A particular case in point was the one question she was asked, specifically, about the religious themes of the book. She responded that, of course, the religious themes are prominent and, in her opinion, quite obvious by the time you reach the end. She reiterated what she has said in the past, that an awareness of those religious elements would have given away a huge clue to the conclusion of the story. It was evident in her reply that the religious aspects were intentional, and not incidental but an important part of the entire enterprise. Nevertheless, she did not elaborate or go on at any great length (at least not in what was aired on the Dateline interview), partly because her books are the way that she, as an author, has communicated her thoughts on these very matters, and, again, because she didn't want to "spoil" the ending by spelling it out.
A major purpose of the series, as anyone who has read the books will have figured out, is to grapple with the way that a person approaches death and deals with death. I gather that would have been true to some extent, in any case, but it became all the more pronounced with the death of Rowling's mother (at age 45, from multiple sclerosis) within months of beginning to write the first book. After that, she found that the books became a major outlet for her own wrestling with that loss in her life. I found it interesting that when she alluded to her faith in the life after death, she hinted at the different beliefs that people have in that regard, and she intimated that, if readers were aware of her own particular faith, they would have been able to guess how the story would end.
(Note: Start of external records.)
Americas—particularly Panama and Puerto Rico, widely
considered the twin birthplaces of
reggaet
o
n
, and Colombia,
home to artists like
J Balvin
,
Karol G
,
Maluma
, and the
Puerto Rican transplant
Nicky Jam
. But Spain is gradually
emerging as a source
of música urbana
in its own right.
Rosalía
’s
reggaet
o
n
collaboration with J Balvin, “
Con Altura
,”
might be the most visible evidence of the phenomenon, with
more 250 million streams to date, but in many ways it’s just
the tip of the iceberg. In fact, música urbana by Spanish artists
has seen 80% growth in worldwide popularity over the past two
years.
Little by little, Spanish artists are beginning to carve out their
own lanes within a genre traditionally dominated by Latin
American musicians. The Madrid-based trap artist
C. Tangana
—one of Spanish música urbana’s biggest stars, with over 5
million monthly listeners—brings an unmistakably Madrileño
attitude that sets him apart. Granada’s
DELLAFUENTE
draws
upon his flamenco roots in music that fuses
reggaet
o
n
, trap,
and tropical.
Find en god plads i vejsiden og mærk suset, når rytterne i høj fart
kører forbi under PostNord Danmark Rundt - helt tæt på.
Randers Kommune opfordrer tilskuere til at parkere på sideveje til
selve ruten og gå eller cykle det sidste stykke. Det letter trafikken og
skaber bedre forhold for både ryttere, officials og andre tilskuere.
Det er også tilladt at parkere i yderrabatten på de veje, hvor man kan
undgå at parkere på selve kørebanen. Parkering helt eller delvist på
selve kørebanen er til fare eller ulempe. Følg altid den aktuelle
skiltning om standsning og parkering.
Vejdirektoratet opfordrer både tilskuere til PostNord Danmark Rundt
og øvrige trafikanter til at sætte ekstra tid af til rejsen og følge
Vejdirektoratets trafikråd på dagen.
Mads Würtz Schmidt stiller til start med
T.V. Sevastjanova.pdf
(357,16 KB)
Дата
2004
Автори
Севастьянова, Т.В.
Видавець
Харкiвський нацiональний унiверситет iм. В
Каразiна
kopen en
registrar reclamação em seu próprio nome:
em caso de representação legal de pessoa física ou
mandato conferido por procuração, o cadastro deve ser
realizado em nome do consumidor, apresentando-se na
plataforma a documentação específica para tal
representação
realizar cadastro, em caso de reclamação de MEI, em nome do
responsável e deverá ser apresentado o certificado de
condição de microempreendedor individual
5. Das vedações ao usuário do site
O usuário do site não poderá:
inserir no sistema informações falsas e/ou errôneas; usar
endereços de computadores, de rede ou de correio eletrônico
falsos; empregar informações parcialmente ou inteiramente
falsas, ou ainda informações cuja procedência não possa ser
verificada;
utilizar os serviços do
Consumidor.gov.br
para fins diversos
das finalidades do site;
Some viewers may have been put off by her comment that her religious struggles are often a struggle to keep believing. The interviewer acted a bit surprised by that comment, anyway. Yet, this is exactly the experience of any Christian living under the cross. I thought it was an honest answer, even if I would have been pleased to hear her make some confession of the sure and certain hope that is ours in Christ. Again, she communicates the triumph of her faith, if you will, in the midst of her struggles, by the outcome of the books that she has written. Along the way, Harry's doubts and struggles, his ups and downs, his falls and perseverance, are echoes of her own journey (one that is frankly not so different than my own, in that respect).
On a side note, this is one of the reasons that I have never viewed Harry Potter as a "Jesus figure," per se, but as one who is catechized to live and walk in the pattern of Christ, conformed to His image by way of repentance and faith. I doubt very much that Rowling would put it this way, but to me it has always seemed a visual portrait of the daily significance of Holy Baptism, the dying and rising of contrition, repentance, and faith in the forgiveness of sins, whereby the New Man arises in us to live before God in righteousness and purity forever.
Along those same lines, I really perked up when Rowling commented on the one last chance that Voldemort had remaining to him, in the end. In the book, Harry pleads with him to find some remorse, and I have previously asserted that one should understand this "remorse" as a description of repentance. Well, sure enough, when Rowling talked about this point, she didn't use the word "remorse," but specifically said that Voldemort had that opportunity to repent. In some ways, I found that single word from her lips to be one of the most telling of the interview.
Finally, I was particularly touched by Rowling's comments on the differences between Fred and George, and how those distinctions figured in her decision to have Fred killed in The Deathly Hallows. For her to "know" those twins so well, and to have such a clear mental picture of their respective individual personalities, is no doubt a major factor in her masterful and compelling development of all the characters in her story. That's not a religious factor, but it is brilliant.